Author Amit Chaudhuri, who has been in Kolkata since the lockdown started, has collaborated with a Gariahat sign maker, Soumya Chakraborty, and his daughter, Piu, to make some innovative sign boards. He calls these road signs. What makes these special is that the sign boards have lines from poet Philip Larkin’s observations made in his interviews. Amit has replaced the usual road sign phrases such as, ‘Haste makes waste’, ‘Cleanliness is next to godliness’ etc with those from Larkin and others.
“I had originally made 17 such signs as part of an exhibition that took place in Harrington Street in 2018 and in London in 2019. There are three parts to the exhibition, called The Sweet Shop Owners of Calcutta and Other Ideas. In the first part, I collected photographs of Kolkata’s sweet shop owners of the 19th or early 20th century. I am always amused by the mystery that they all look similar to the great men of Bengal of that time. So, it was open to people at the exhibition to confront the mystery. The second was Unusable Gifts. I collected all my gifts that I never used. I once told my wife about a sensor lamp we were gifted, ‘This we will never use. I will send it to an exhibition’. The third element was the road signs, which I got specially made with a line in my head or ones from literature or philosophy,” the author shared.
There was supposed to be another exhibition at Oxford this April, which got deferred due to the pandemic. And it is during the lockdown in India that the author thought of adding two more to the list of his creative sign boards. “They are vinyl on steel, created to my specifications by Soumya Chakraborty, a sign maker from Gariahat Market. The graphics that precede the signs are done by his daughter Piu after we discussed spacing and the size of the letters. In the midst of the lockdown, I suddenly had this idea to add to the number of such signs. This pandemic made me remember Larkin’s lines: ‘Deprivation is for me what daffodils were for Wordsworth’ and ‘I see life more as an affair of solitude diversified by company than as an affair of company diversified by solitude’,” he said.
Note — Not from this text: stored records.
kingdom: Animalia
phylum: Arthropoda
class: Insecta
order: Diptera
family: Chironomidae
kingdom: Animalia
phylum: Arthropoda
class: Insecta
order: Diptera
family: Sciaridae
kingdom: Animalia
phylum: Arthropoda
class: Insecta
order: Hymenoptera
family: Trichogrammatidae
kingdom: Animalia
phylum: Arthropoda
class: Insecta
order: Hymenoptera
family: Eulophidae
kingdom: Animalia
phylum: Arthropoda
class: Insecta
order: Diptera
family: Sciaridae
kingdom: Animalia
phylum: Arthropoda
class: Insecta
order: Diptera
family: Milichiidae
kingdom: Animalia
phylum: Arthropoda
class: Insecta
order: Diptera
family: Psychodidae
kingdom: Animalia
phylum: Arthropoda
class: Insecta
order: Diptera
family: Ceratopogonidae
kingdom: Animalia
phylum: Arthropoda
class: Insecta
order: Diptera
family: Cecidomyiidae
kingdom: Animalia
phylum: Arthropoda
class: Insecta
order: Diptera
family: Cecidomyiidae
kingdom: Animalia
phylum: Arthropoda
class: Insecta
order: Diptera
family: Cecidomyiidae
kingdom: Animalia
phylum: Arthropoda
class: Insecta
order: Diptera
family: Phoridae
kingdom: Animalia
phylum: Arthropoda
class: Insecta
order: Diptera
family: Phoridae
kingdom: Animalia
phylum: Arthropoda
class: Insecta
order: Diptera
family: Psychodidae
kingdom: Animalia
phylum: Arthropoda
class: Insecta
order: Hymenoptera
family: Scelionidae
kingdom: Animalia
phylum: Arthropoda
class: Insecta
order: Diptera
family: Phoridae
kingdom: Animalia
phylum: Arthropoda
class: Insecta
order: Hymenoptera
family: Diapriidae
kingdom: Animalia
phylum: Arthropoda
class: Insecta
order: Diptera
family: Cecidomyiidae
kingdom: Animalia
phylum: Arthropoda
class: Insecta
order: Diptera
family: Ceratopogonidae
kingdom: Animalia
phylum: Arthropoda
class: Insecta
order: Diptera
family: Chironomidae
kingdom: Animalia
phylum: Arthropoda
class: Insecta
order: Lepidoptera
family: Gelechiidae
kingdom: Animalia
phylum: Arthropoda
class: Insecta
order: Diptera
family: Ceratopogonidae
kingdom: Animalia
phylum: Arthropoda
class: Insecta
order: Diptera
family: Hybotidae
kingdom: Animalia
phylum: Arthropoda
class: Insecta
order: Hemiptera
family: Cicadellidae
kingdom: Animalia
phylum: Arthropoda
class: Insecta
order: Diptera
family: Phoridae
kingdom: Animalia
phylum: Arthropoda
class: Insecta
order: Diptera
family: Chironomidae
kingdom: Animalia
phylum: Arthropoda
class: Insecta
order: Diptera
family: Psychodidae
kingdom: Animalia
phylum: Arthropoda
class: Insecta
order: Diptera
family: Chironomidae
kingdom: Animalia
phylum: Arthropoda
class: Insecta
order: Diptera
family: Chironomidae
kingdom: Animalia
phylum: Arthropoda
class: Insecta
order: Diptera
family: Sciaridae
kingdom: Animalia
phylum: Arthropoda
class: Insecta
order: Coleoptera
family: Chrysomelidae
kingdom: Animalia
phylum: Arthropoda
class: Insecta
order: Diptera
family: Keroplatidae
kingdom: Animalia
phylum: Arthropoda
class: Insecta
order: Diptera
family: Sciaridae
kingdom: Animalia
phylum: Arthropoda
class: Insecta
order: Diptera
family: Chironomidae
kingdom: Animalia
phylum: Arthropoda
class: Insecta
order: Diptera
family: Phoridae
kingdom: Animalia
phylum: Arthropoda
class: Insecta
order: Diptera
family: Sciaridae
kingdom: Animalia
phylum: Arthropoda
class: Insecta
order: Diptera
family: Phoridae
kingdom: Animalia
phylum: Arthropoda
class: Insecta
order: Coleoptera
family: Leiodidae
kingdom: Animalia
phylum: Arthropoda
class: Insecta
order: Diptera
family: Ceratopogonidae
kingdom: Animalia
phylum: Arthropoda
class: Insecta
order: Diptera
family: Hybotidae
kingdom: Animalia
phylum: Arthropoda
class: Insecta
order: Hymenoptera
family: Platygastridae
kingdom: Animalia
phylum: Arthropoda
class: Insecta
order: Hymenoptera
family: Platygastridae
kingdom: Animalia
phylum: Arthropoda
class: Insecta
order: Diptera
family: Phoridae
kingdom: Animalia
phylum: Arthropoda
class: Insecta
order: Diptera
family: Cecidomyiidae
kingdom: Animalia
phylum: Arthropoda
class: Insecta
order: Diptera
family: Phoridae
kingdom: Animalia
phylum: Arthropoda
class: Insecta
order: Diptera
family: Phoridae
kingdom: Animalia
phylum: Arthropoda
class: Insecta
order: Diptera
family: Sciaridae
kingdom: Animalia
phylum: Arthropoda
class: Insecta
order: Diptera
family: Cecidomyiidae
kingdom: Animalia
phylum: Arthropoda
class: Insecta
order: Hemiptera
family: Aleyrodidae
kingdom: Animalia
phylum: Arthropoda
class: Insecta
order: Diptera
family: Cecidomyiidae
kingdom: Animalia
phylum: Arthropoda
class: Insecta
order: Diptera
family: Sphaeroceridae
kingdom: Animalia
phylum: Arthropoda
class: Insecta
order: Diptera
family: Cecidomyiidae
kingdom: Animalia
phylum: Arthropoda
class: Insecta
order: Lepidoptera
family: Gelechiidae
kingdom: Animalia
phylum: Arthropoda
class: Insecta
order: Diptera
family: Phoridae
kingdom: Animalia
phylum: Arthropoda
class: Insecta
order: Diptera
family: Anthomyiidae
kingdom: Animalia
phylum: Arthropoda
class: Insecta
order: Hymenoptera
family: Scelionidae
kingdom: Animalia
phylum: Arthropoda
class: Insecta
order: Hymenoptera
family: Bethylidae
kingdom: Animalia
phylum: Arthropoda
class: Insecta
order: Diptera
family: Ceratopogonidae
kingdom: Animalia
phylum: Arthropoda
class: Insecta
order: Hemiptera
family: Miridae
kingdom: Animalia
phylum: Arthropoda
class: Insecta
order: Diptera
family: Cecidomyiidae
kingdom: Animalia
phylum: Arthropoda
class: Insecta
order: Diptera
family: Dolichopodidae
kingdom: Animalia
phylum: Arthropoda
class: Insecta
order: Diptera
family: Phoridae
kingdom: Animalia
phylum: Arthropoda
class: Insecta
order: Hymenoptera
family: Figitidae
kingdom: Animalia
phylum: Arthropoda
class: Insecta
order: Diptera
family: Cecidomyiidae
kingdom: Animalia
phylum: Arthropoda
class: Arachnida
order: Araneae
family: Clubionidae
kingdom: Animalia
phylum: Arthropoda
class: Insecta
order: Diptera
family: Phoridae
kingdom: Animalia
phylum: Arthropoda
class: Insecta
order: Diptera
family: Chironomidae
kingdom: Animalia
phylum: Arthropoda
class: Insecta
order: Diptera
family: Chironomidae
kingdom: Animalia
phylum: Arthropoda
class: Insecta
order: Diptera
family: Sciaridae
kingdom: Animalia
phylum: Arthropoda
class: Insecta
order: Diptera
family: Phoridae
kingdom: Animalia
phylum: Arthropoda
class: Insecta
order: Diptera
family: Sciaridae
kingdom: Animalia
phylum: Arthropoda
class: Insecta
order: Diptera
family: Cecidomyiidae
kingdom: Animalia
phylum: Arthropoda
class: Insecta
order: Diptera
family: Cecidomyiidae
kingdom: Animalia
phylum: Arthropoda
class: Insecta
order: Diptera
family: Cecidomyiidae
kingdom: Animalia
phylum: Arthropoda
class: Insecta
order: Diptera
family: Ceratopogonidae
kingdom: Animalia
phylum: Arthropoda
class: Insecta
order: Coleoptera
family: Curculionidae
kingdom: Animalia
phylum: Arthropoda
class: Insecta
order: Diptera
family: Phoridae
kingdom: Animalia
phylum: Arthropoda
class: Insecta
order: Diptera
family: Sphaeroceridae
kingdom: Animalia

Soumya and his daughter, Piu, have been working with the author since long. It is a different experience for them to make these specially-ordered signs than what they are usually assigned to do. “I used to work according to his approvals. It’s a different kind of work, modern in nature than writing a sign board and good work. There was a lot of cutting and pasting involved. I quite enjoyed the change,” Soumya said.
Piu, who did the graphics, is of a similar opinion too. “He had lines in both English and Bengali done and crafted for the signs. We have known him for a long time now and working with him has been good so far,” she said.